Reporters from the Miami Herald have been granted a peek at internal Marlins financial documents — literally a peek, as they were only allowed to take notes and not make copies — and some of what they report finding is … well, odd:
- In 2003, when the Marlins won the World Series, the team’s audited financial report shows that they lost $43 million. The team payroll that year: $54 million, which while high for the Marlins, was still only 23rd in the league.
- The Marlins turned a $110 million profit from 2006 through 2009, thanks to about $280 million in revenue-sharing payments from MLB that the team received over that four-year span.
- The team lost $47 million last year, after spending nearly $120 million on payroll, an amount too high to make up for with those $75-85 million a year in revenue-sharing checks.
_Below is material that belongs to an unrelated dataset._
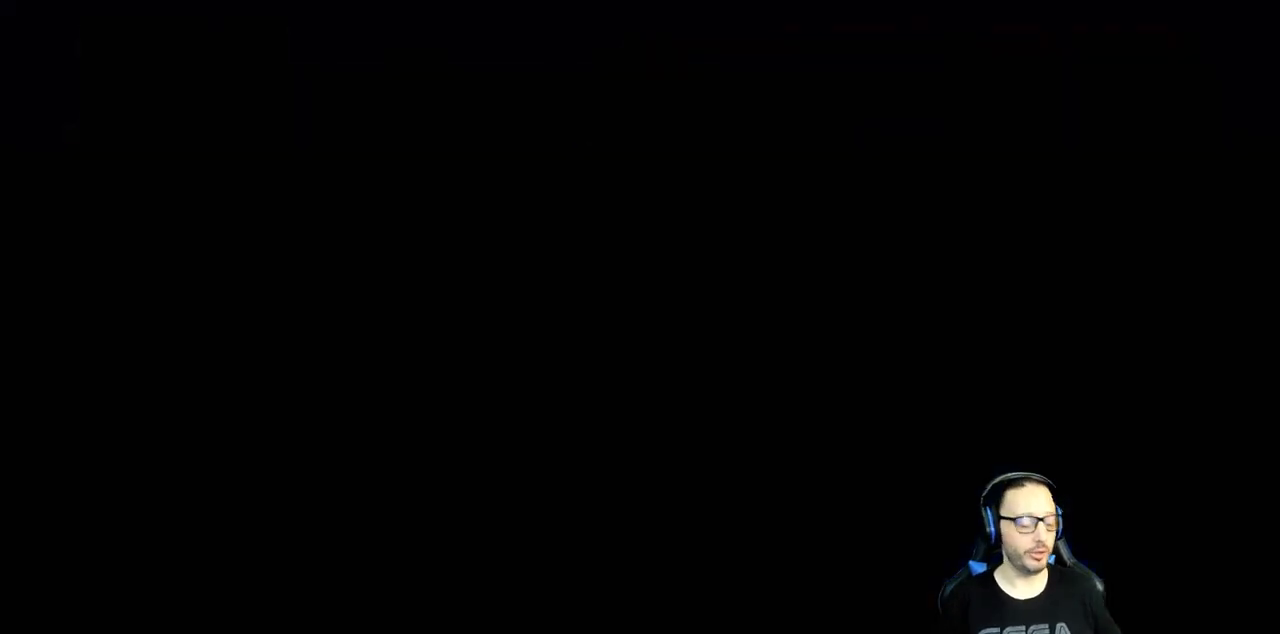
{"buttons": [], "left_stick": "center", "right_stick": "center", "events": []}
If you’re like me, you’re wondering a bunch of things:
- What are the Marlins spending money on, if not players? It’s really, really tough to spend $54 million on payroll and take a $43 million loss, given that payroll usually represents at least half of team expenses, and even the Marlins get some money from fans buying tickets.
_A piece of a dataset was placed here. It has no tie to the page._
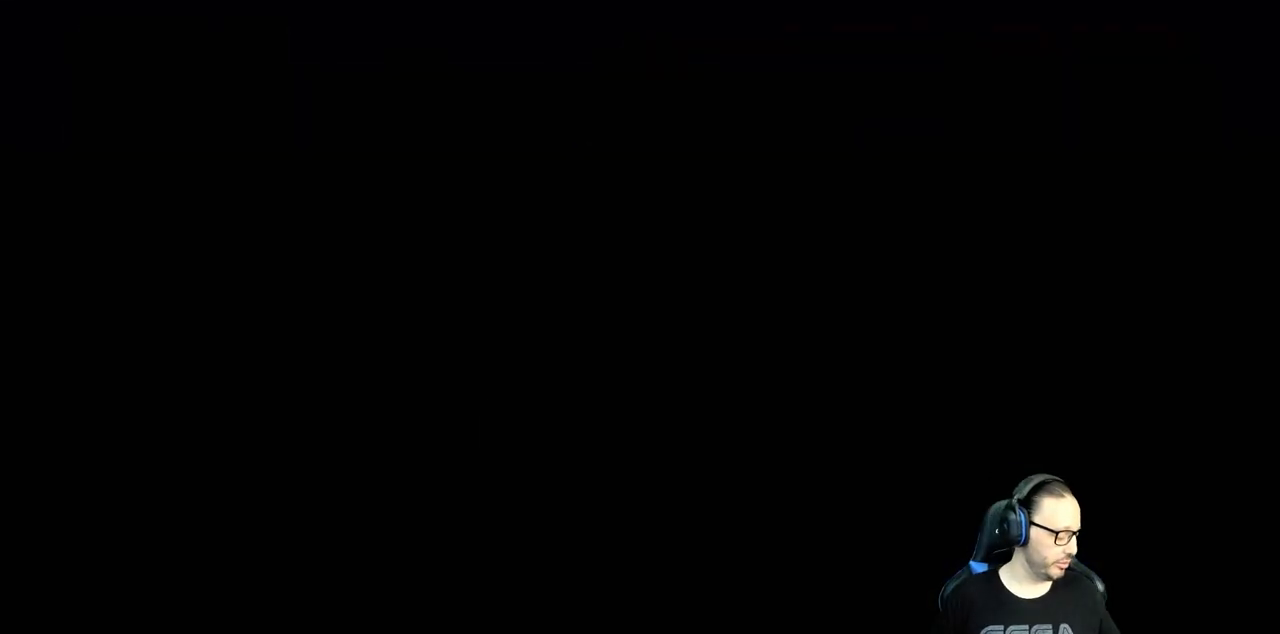
{"buttons": [], "left_stick": "center", "right_stick": "center", "events": []}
- How well does this match with other data we have on Marlins finances? The leaked documents that Deadspin obtained in 2010 showed the Marlins making about $24 million a year in 2008 and 2009, pretty much in line with both Forbes magazine’s projections and the figures in today’s Herald report. Forbes, though, estimates the Marlins to have lost only $7 million last year, so either there’s something that the magazine isn’t taking into account, or there’s something funny about the figures that the books that the team provided to the Herald.
- Are these real losses or, you know, “losses”? The Herald articles doesn’t indicate whether these figures are EBITDA (earnings before interest, taxes, depreciation, and amortization, as Forbes uses) or include such gimmicks as depreciation of player contracts, which can easily turn a real profit into a paper loss. They do indicate that the Marlins are paying off $155 million in stadium debt (though that can’t amount to much more than $12 million a year, unless they got a truly horrible loan rate), as well as that Marlins owner Jeffrey Loria is paying himself about $3 million a year in “management fees,” plus interest on loans that he himself made to his own team.
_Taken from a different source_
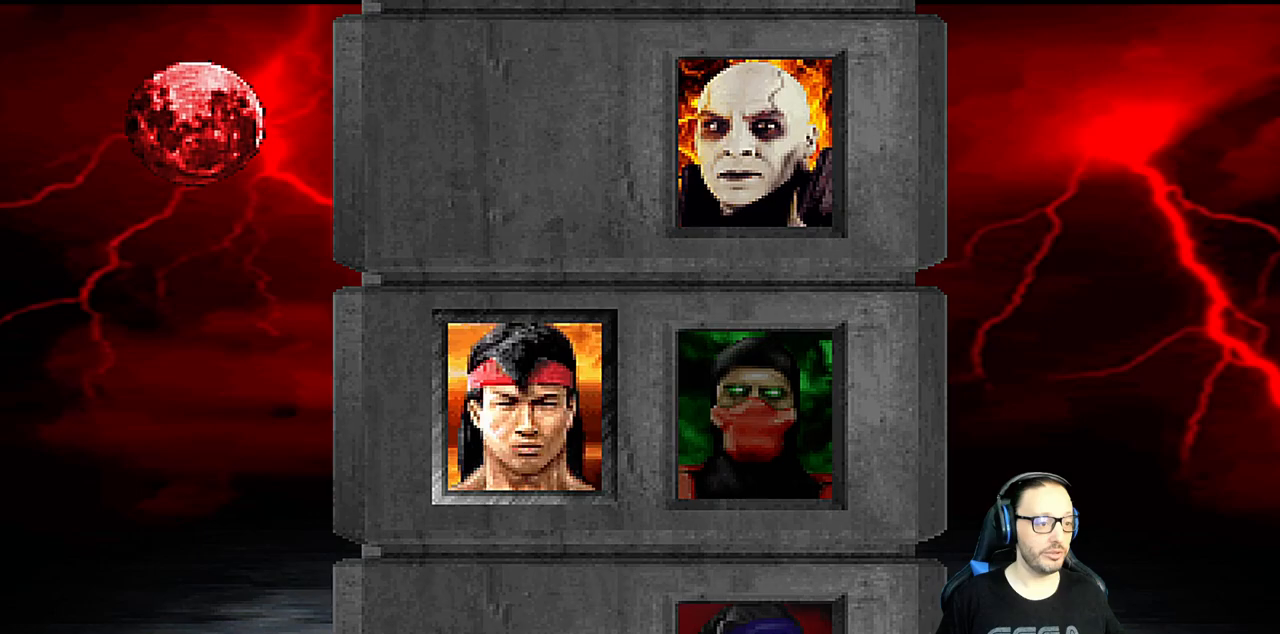
{"buttons": [], "left_stick": "center", "right_stick": "center", "events": []}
- Why did the Herald’s source show these documents to the paper in the first place? The Herald doesn’t indicate whether this was a team official or what, but if it was, then you have to wonder if there’s an element of spin here, as Loria and his staff try to justify their salary-dump trades of last winter as necessary to keep the team from losing money hand over fist. While the Herald calls the documents it perused “audited financial statements,” it doesn’t indicate whether this was the team’s actual internal records, or a set of books for more public consumption.
If there’s anything we can take away from this, it’s that the Marlins’ spending spree last year didn’t go well, and the new stadium isn’t really doing much to boost the team’s bottom line. Both of which we pretty much knew already, and given how things are going so far this year, it doesn’t look likely that matters will improve much in the near future. Possibly the most pointed bit of information in the Herald article, in fact, is its closing quote from Stanford economist Roger Noll: “So far there is no reason to be optimistic about the future of baseball in Miami. But you have never had a team managed by someone who knows and understands Miami.”